WHAT TO WORK ON —
One line at a time, check the entries below for the word "interessos", and copy each line that has it.

═════ RECORDS FOR THE EXERCISE

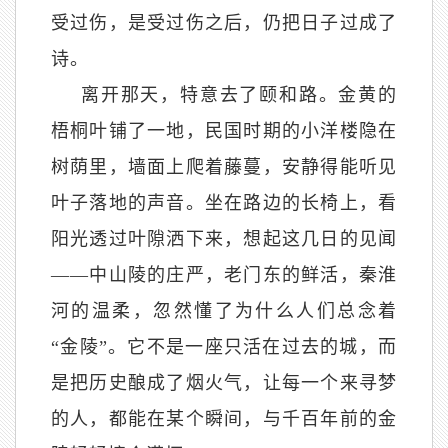
受过伤，是受过伤之后，仍把日子过成了
诗。
离开那天，特意去了颐和路。金黄的
梧桐叶铺了一地，民国时期的小洋楼隐在
树荫里，墙面上爬着藤蔓，安静得能听见
叶子落地的声音。坐在路边的长椅上，看
阳光透过叶隙洒下来，想起这几日的见闻
——中山陵的庄严，老门东的鲜活，秦淮
河的温柔，忽然懂了为什么人们总念着
“金陵”。它不是一座只活在过去的城，而
是把历史酿成了烟火气，让每一个来寻梦
的人，都能在某个瞬间，与千百年前的金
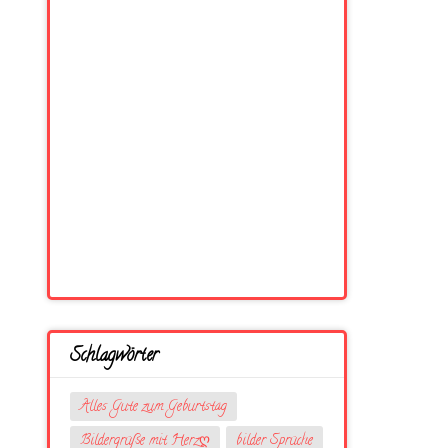
Schlagwörter
Alles Gute zum Geburtstag
Bildergrüße mit Herzღ
bilder Sprüche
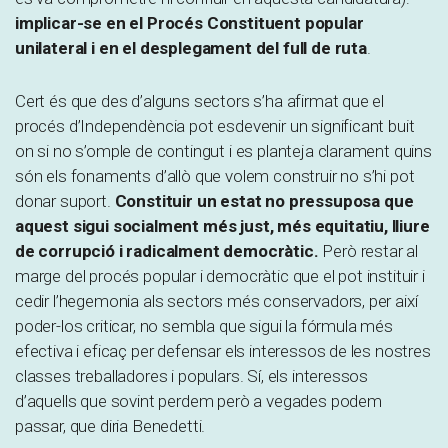
implicar-se en el Procés Constituent popular
unilateral i en el desplegament del full de ruta
.
Cert és que des d’alguns sectors s’ha afirmat que el
procés d’Independència pot esdevenir un significant buit
on si no s’omple de contingut i es planteja clarament quins
són els fonaments d’allò que volem construir no s’hi pot
donar suport.
Constituir un estat no pressuposa que
aquest sigui socialment més just, més equitatiu, lliure
de corrupció i radicalment democràtic.
Però restar al
marge del procés popular i democràtic que el pot instituir i
cedir l’hegemonia als sectors més conservadors, per així
poder-los criticar, no sembla que sigui la fórmula més
efectiva i eficaç per defensar els interessos de les nostres
classes treballadores i populars. Sí, els interessos
d’aquells que sovint perdem però a vegades podem
passar, que diria Benedetti.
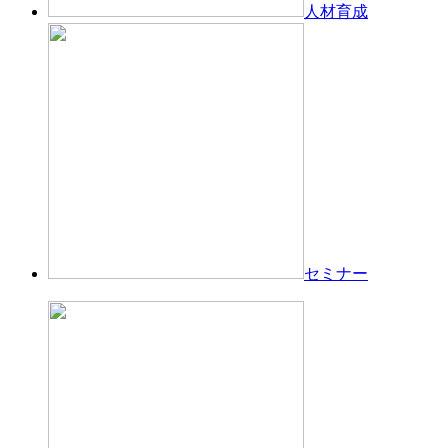
人材育成
セミナー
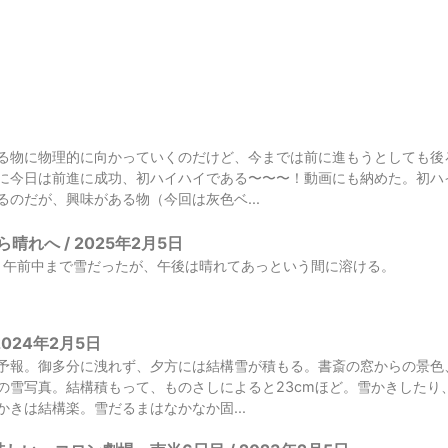
る物に物理的に向かっていくのだけど、今までは前に進もうとしても後
に今日は前進に成功、初ハイハイである〜〜〜！動画にも納めた。初ハ
るのだが、興味がある物（今回は灰色ベ...
晴れへ / 2025年2月5日
。午前中まで雪だったが、午後は晴れてあっという間に溶ける。
2024年2月5日
予報。御多分に洩れず、夕方には結構雪が積もる。書斎の窓からの景色
の雪写真。結構積もって、ものさしによると23cmほど。雪かきしたり
かきは結構楽。雪だるまはなかなか固...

══════════

REPLY TO THE TASK —
efectiva i eficaç per defensar els interessos de les nostres
classes treballadores i populars. Sí, els interessos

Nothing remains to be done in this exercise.